Estimation is dead! Long live estimates!

Currently it seems trendy to say that your team no longer estimates. Or that estimating work is pointless (pointless? Geddit? oh never mind....). Hell, even I have said similar on Twitter.

So estimation is finally dead. Hurrah! No more picking meaningless numbers out of thin air when you really have no idea how long something will take. Finally we are rid of a process that is demonstrably flawed.

Except...is that a twitch I see from the lifeless corpse? I do believe it is!

There will always be times when it is genuinely useful to answer questions such as "Will we be able to show our new product at the April trade show?". Or "Which quarter do we need to start ramping up our marketing for the new feature?". All of which require estimates. Not necessarily to-the-day accurate estimates, but still estimates.

Even teams who claim not to estimate are finding that it is useful to make a judgement call - dare we call it an estimate - on the size of a requirement that they are about to pull into play. It might be to see if it can be done in a reasonable time to satisfy a service level agreement, or it might be to make sure that it is about the same size as other stories that have been played in order to reduce variance and improve flow. But this is still an estimate.
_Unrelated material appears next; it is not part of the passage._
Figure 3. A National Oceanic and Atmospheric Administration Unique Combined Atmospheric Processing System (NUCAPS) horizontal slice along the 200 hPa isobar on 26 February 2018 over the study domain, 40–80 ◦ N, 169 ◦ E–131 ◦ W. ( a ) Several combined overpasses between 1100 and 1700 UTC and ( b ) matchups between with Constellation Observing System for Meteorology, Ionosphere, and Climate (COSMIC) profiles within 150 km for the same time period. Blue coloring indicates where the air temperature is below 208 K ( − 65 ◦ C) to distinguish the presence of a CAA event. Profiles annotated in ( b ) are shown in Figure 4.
So estimating has taken a beating - and rightly so, having been abused for so long. But what is emerging is a better, leaner form of estimating, supported by real live feedback, that is far more fit for purpose.



Comments

  1. Chris, your thinking on this is a lot like mine. Nice, succinct post, here. I started writing up my thoughts, and got long-winded. So far I've posted a short bit on the end date, but there is more to it, as you point out.